IGポート アニメ制作大幅減で第1四半期減収に

 アニメ製作大手のIGポートは、10月8日に平成23年5月期の第1四半期決算を発表した。アニメ業界環境が悪化しているとされるなかでの発表だが、同社の決算もこうした環境に影響を受けたようだ。 
 連結売上高が前年比で50.3%減の9億2500万円と大きく減少した一方で、営業損失が1億円、経常損失9300万円、四半期純損失1億1000万円となった。
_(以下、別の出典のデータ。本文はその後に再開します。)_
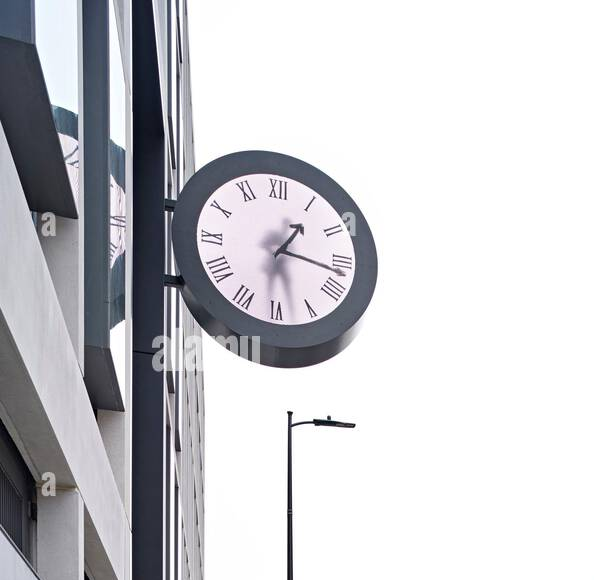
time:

 売上高の減少は、映像制作事業でのアニメ制作に負う部分が大きい。同事業では劇場アニメ『ブレイク ブレイド』や『ル=ガルー』、テレビアニメ『戦国BASARA弐』、OVA『よんでますよ、アザゼルさん。』などを手がけた。しかし、前年同期は『PandoraHearts』や『獣の奏者エリン』、『東のエデン』、『戦国BASARA』などのあったテレビアニメ制作が、大きく減少したとみられる。映像制作事業は売上高5億2800万円(前年同期比64.0%減)、損失は1億1700万円である。
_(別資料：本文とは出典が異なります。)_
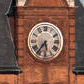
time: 5:36
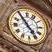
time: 4:54
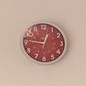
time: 12:46
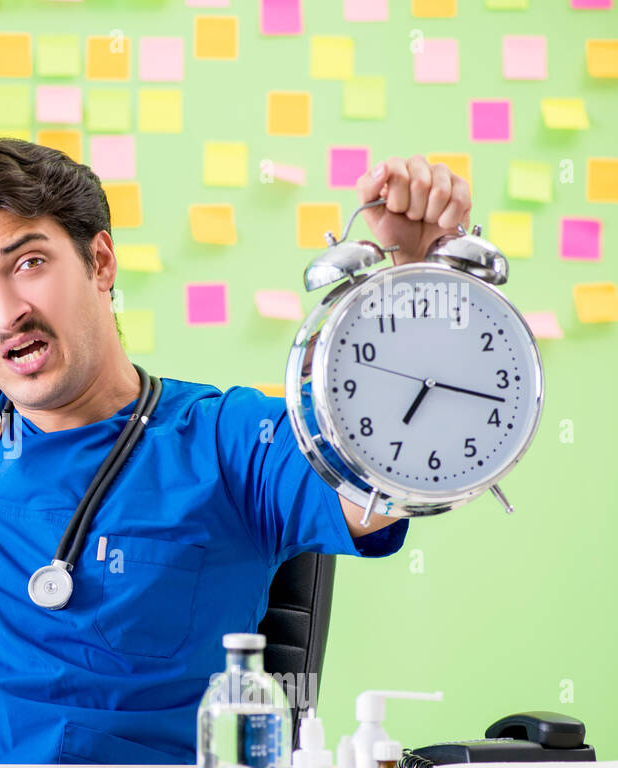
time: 7:17
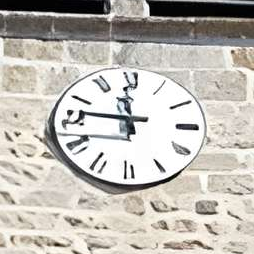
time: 11:46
 また、マンガ出版のマッグガーデンが核となる出版事業の売上げは1億7900万円(同26.1%減)、損失は6600万円である。主な事業は月刊誌「コミックブレイド」、「コミックブレイドavarus」やマンガ単行本を刊行である。
 一方、好調だったのは、版権事業である。売上高が1億9300万円と前同期比で51.2%増となった。さらにセグメント利益についても1億400万円と急伸している。主要な作品は『テイルズ オブ ヴェスペリア ~ The First Strike ~』、『東のエデン』、『ToLOVEる』、『機動戦艦ナデシコ』などである。

 IGポートの業績予想によれば、赤字決算は第2四半期も続く。第2四半期の連結業績予想は売上高16億1800万円、営業損失1億2300万円、経常損失1億1800万円、当期純損失1億4100万円である。
 しかし、通期連結決算では黒字転換を見通す。コンテンツ関連企業の売上げが下期偏重になる傾向が大きいことに理由があるとみられる。通期連結売上高は51億2700万円、営業利益2700万円、経常利益4600万円、当期純利益500万円を予想する。